The manual mesh generation requires four steps: Image-based segmentation of a voxel mask containing the pulmonary artery lumen, generation of an initial surface mesh that is subsequently smoothed, correction of errors in surface topology, and finally truncation of vessel endings. The majority of time necessary for the procedure was spent on the initial segmentation step. Depending on the quality of the image data, this step took between 30 and 180 min per case. Substantial manual effort was required to eradicate fused branches and other artifacts, leading to errors in the deduced meshes (see Table 1). Similarly, smoothing and correction of topological errors of the surface depended strongly on the image quality and thus the quality of the initial surface mesh. This step took between 1 and 10 min. Finally, the truncation of vessel endings took approximately 3 min.

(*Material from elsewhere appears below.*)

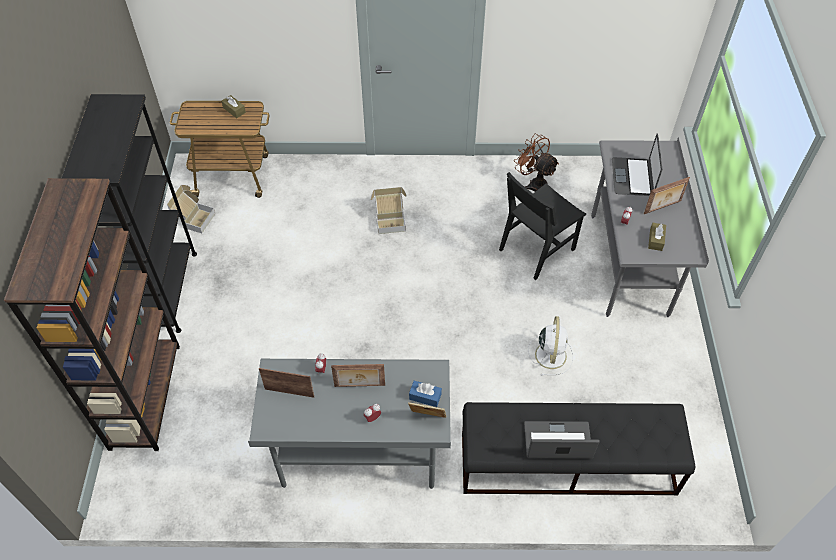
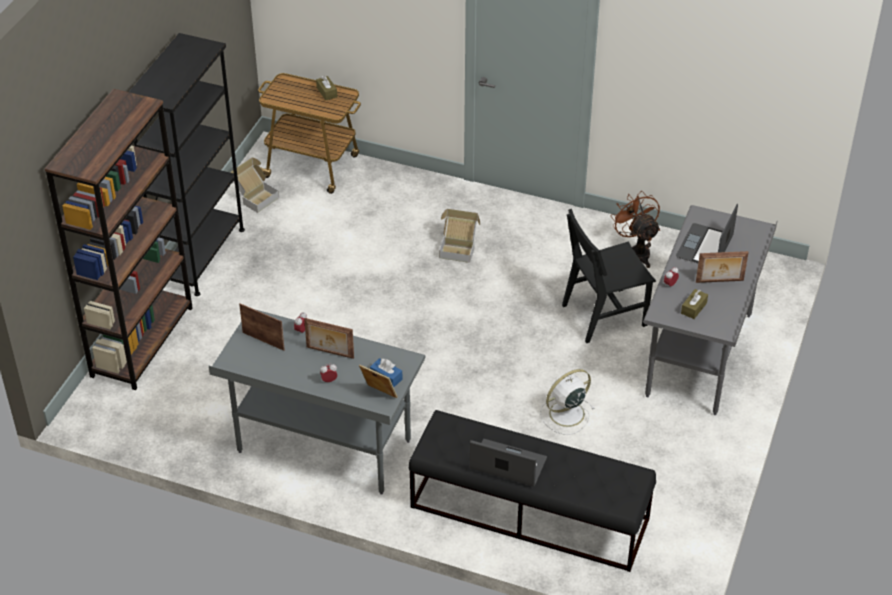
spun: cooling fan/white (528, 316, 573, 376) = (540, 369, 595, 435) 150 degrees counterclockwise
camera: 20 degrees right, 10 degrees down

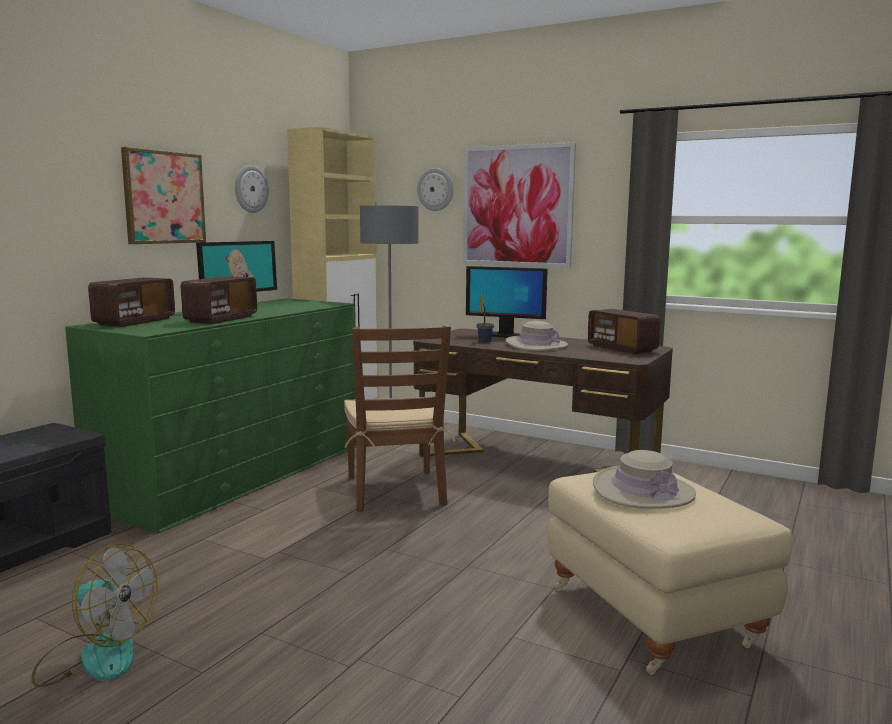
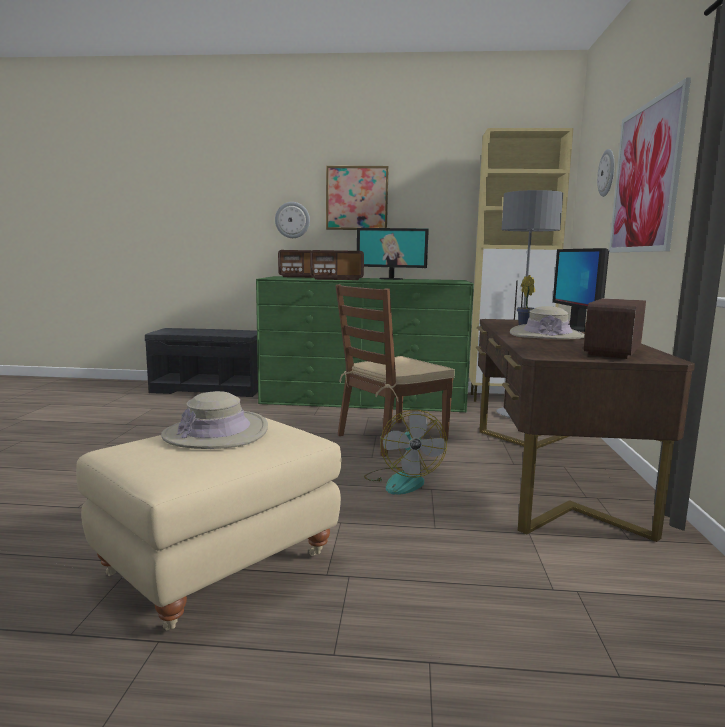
relocated: hanging clock (235, 165, 269, 213) to (275, 202, 310, 238); cooling fan (31, 543, 158, 687) to (364, 410, 447, 495)
camera: 65 degrees right, 0 degrees up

The automated procedure takes approximately 2 s per case for surface reconstruction, with an additional 1 to 3 min of manual interaction for possible error correction, including truncation of remaining vessel endings.

5 Conclusion

We have presented a deep learning-based approach for automatic pulmonary artery mesh generation from CT images with subsequent in- and outlet opening for numerical flow simulation. Apart from the last step of quality assessment and possible error correction, the procedure is fully automated and does not require any human interaction. Therefore, the method enables cost reduction and better reproducibility by minimizing operator-dependent influences. For future work, we consider directly penalizing self-foldings in our loss function or including the automatic removal in our processing pipeline. The nnU-Net demonstrated superior segmentation performance compared to our Voxel2Mesh segmentation pipeline. Thus, directly incorporating the nnU-Net into the Voxel2Mesh architecture might further improve results in the future. Apart from that, an increase in training sample size likely improves the robustness and overall quality of the proposed method. Future work will also focus on enhancing fully automatic outlet opening.